### Problem to work on
All entries are to be reproduced exactly; the pictures are to be omitted.

BEGIN

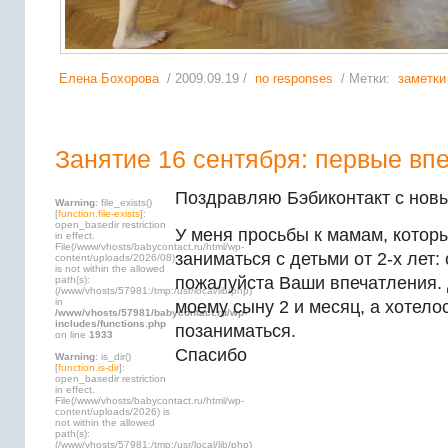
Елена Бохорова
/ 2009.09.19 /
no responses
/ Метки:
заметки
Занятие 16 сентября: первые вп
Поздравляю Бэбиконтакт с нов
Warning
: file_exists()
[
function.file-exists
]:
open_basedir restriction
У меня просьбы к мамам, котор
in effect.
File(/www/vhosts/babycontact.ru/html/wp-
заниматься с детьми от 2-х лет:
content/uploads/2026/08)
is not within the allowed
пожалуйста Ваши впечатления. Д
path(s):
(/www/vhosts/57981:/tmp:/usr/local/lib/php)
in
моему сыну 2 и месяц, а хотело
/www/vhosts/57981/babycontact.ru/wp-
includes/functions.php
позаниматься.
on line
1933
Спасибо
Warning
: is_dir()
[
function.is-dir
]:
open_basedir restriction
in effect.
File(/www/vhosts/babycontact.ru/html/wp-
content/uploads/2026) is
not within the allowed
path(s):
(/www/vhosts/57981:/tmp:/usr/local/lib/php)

END

### Response below
Елена Бохорова
/ 2009.09.19 /
no responses
/ Метки:
заметки
Занятие 16 сентября: первые вп
Поздравляю Бэбиконтакт с нов
Warning
: file_exists()
[
function.file-exists
]:
open_basedir restriction
У меня просьбы к мамам, котор
in effect.
File(/www/vhosts/babycontact.ru/html/wp-
заниматься с детьми от 2-х лет:
content/uploads/2026/08)
is not within the allowed
пожалуйста Ваши впечатления. Д
path(s):
(/www/vhosts/57981:/tmp:/usr/local/lib/php)
in
моему сыну 2 и месяц, а хотело
/www/vhosts/57981/babycontact.ru/wp-
includes/functions.php
позаниматься.
on line
1933
Спасибо
Warning
: is_dir()
[
function.is-dir
]:
open_basedir restriction
in effect.
File(/www/vhosts/babycontact.ru/html/wp-
content/uploads/2026) is
not within the allowed
path(s):
(/www/vhosts/57981:/tmp:/usr/local/lib/php)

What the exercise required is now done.